Trois mois plus tôt, Ray n’aurait jamais imaginé qu’il reprendrait contact avec ce pays qu’il a tant aimé et tant défendu. Trahi aussi ? Il reçoit un coup de fil de Bill Hammond, un ancien ami qu’il a connu là-bas, à Rupala. Bill lui apprend que son ancien guide, Seso Alaya, s’est fait tuer à New York. Ray le considérait comme son ami. Seso s’est fait torturer comme on l’a fait dans la période sombre du Lubanda. Le numéro de téléphone de Bill a été retrouvé dans la chambre d’hôtel de Seso.

Bill demande à Ray de trouver pourquoi Seso a été assassiné. Bill étant à la tête de la banque Mansfield Trust, il voudrait s’assurer qu’il peut encourager des investissements en faveur de ce petit pays sans risques. Comme le travail de Ray est justement d’évaluer les risques financiers, il n’hésite pas longtemps à aider son ami. Mais il le fait aussi en mémoire de Martine Aubert …

La marque de fabrique de Thomas H.Cook est de démarrer une intrigue de nos jours, et de construire son histoire à l’aide de flash-backs dans le passé, ce qui permet de positionner des retournements de situation au moment où il le juge opportun.

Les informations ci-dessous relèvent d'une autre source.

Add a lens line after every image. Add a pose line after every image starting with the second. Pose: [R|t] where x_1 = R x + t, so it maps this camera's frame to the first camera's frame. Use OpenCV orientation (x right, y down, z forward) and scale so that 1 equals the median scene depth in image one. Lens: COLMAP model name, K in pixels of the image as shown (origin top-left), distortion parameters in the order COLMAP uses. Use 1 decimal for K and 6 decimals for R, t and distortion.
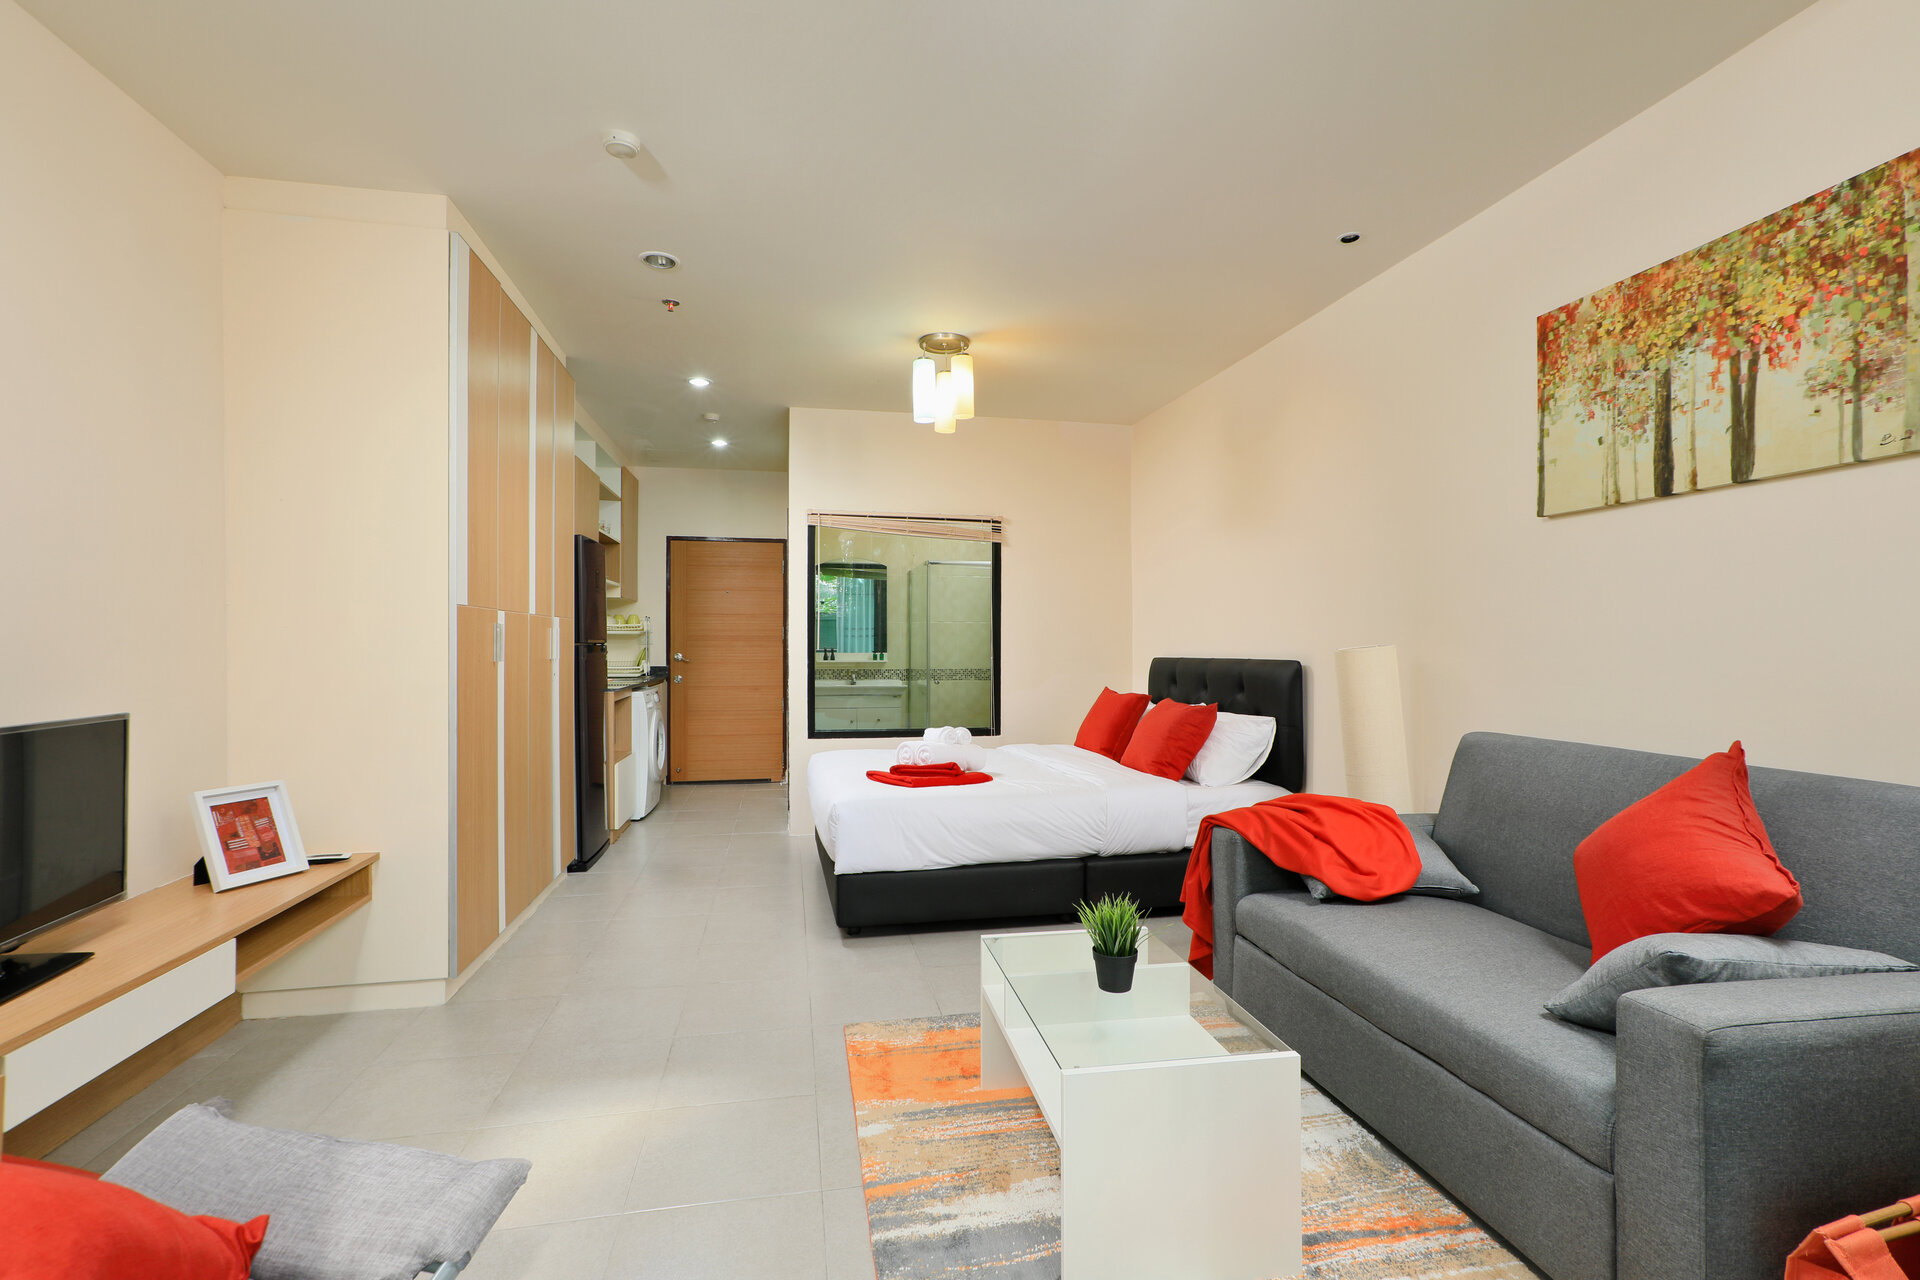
lens RADIAL K [[902.5, 0, 974.7], [0, 902.5, 646.5], [0, 0, 1]] dist [0.002564, 0.006838]
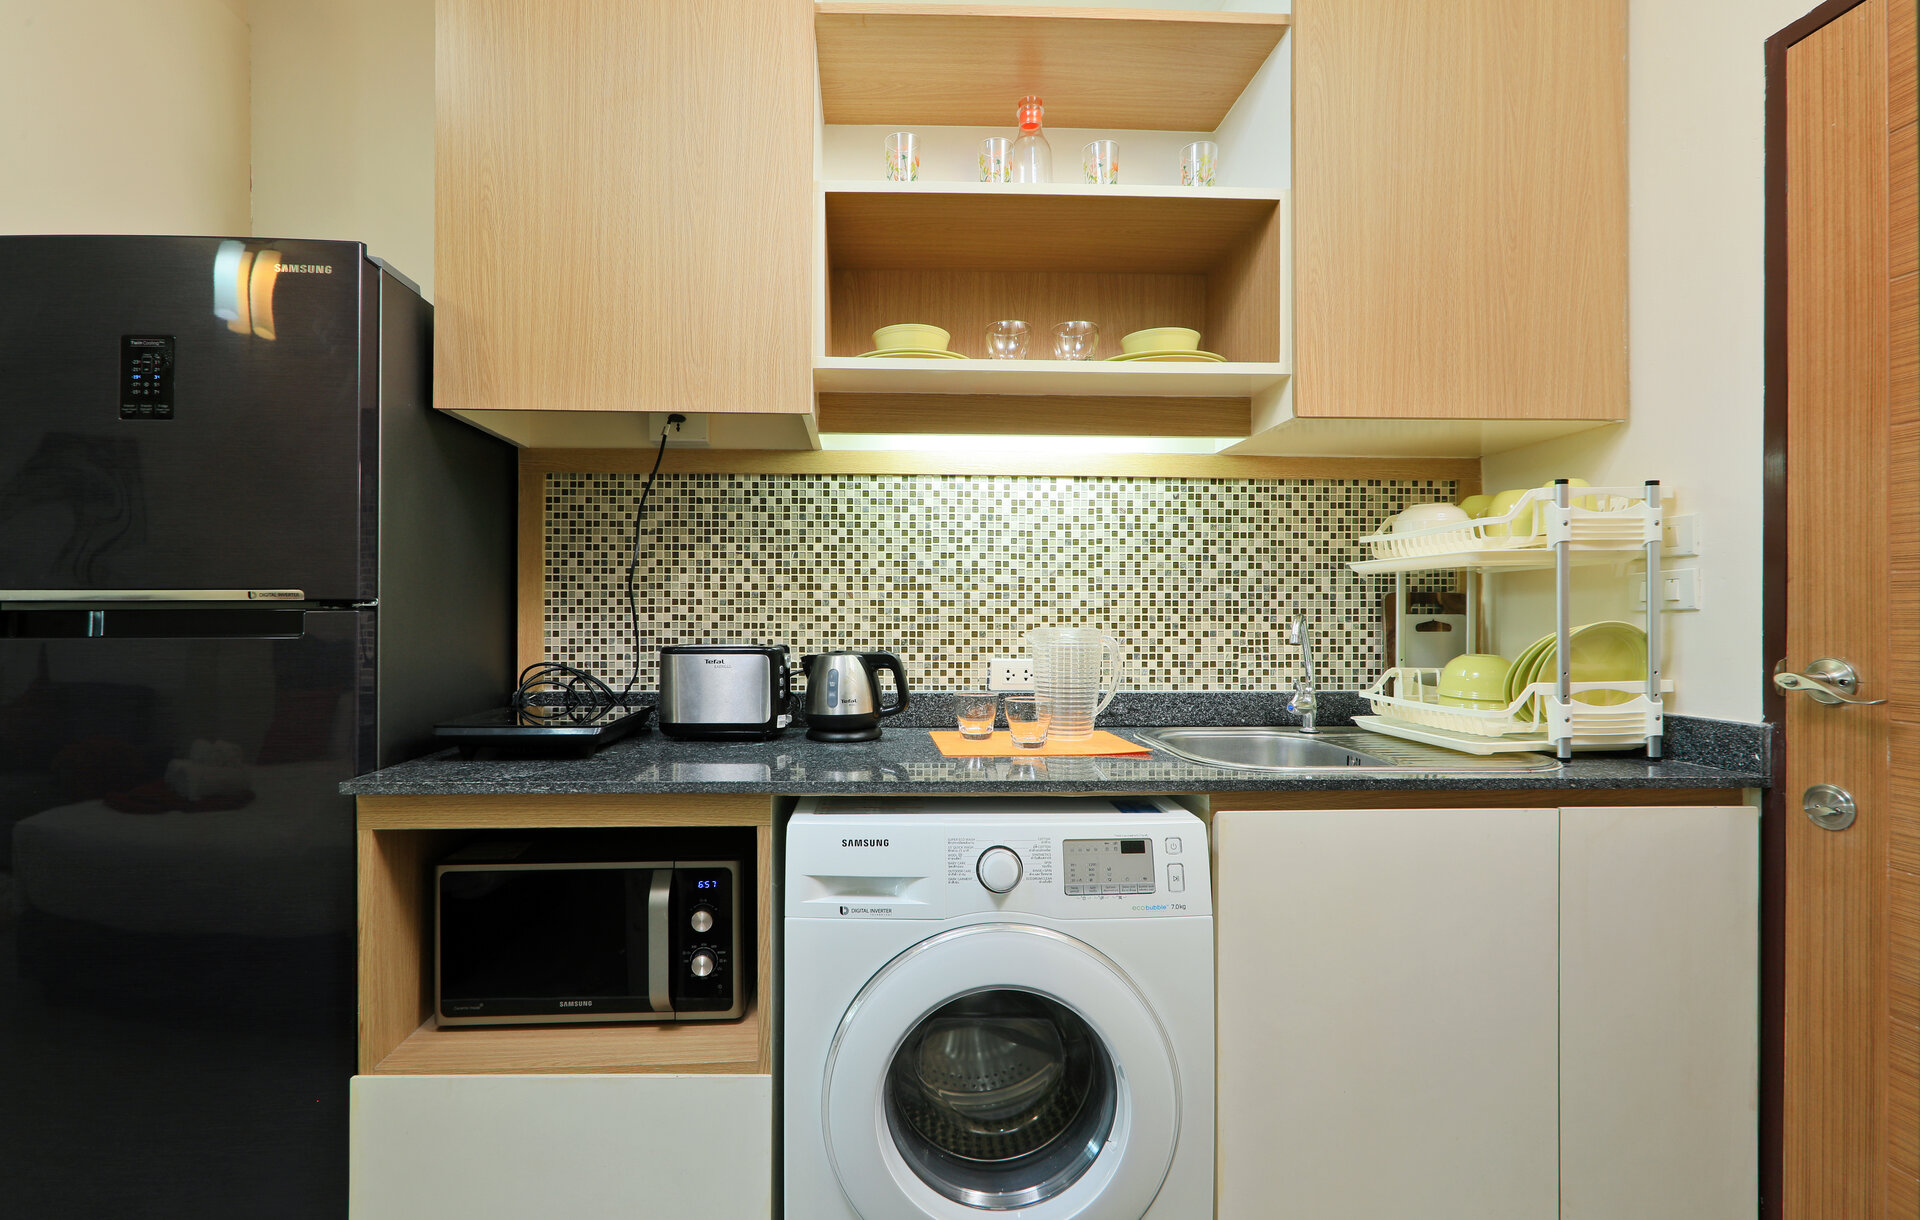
lens RADIAL K [[862.1, 0, 914.8], [0, 862.1, 615.7], [0, 0, 1]] dist [-0.001909, 0.001805]
pose [[-0.177859, -0.001660, -0.984055, -0.185310], [-0.005599, 0.999984, -0.000675, -0.000668], [0.984040, 0.005389, -0.177866, 1.214203]]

Et comme Thomas H.Cook est un grand, un immense auteur, ses romans sont tout simplement irrésistibles, géniaux. Celui-ci ne déroge pas à la règle.

Et on retrouve aussi ce formidable talent pour créer des personnages, qui par leur action ou leur vie, sont hors du commun. Ici, il s’agit évidemment de Martine Aubert, qui a décidé de vivre au Lusamba, qui a adopté leur nationalité et qui malgré tout, sera rejetée par ses habitants. Thomas H.Cook nous présente cela comme une histoire d’amour déçue, à sens unique, avec beaucoup de romantisme, mais cela lui permet aussi de creuser le thème central de son roman.

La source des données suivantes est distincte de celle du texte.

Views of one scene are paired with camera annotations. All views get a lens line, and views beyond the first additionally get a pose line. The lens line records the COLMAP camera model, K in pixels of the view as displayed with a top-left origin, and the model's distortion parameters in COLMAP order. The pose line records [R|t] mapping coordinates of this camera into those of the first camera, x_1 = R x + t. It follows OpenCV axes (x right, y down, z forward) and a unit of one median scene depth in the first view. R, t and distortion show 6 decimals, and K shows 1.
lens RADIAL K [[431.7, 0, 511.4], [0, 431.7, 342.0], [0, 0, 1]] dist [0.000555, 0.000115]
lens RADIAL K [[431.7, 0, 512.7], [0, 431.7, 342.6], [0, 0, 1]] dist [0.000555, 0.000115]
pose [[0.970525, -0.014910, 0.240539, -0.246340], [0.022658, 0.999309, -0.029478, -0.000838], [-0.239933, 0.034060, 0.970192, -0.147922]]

Car au travers de ce roman, Thomas H.Cook évoque un thème original : le rôle des ONG et l’influence des pays industrialisés sur les pays en voie de développement. Comme il le dit, souvent, on fait le mal en voulant faire le bien. Thomas H.Cook ne se positionne pas en juge, mais présente grace à son intrigue une situation qui permet de montrer comment les « grands » pays influent sur la destinée des petits. D’une grande lucidité, il montre comment on donne de la nourriture à ces pays uniquement s’ils acceptent certaines conditions, qui évidemment vont à l’avantage de leurs donateurs. Si personne n’est pointé du doigt, le lecteur est bien amené à réfléchir plus loin que le chèque qu’il rédige chaque fin d’année.

Et puis, Si ces arguments ne vous suffisent pas, sachez que, en seulement 350 pages, Thomas H.Cook invente tout un pays, son histoire, sa vie et ses coutumes, sa politique et son rôle dans la géopolitique, ses soubresauts, ses révolutions, son peuple. Tout cela au travers de l’itinéraire de quelques personnages rencontrés au fil de ces pages. Je vous le dis, Thomas H.Cook est décidément trop fort.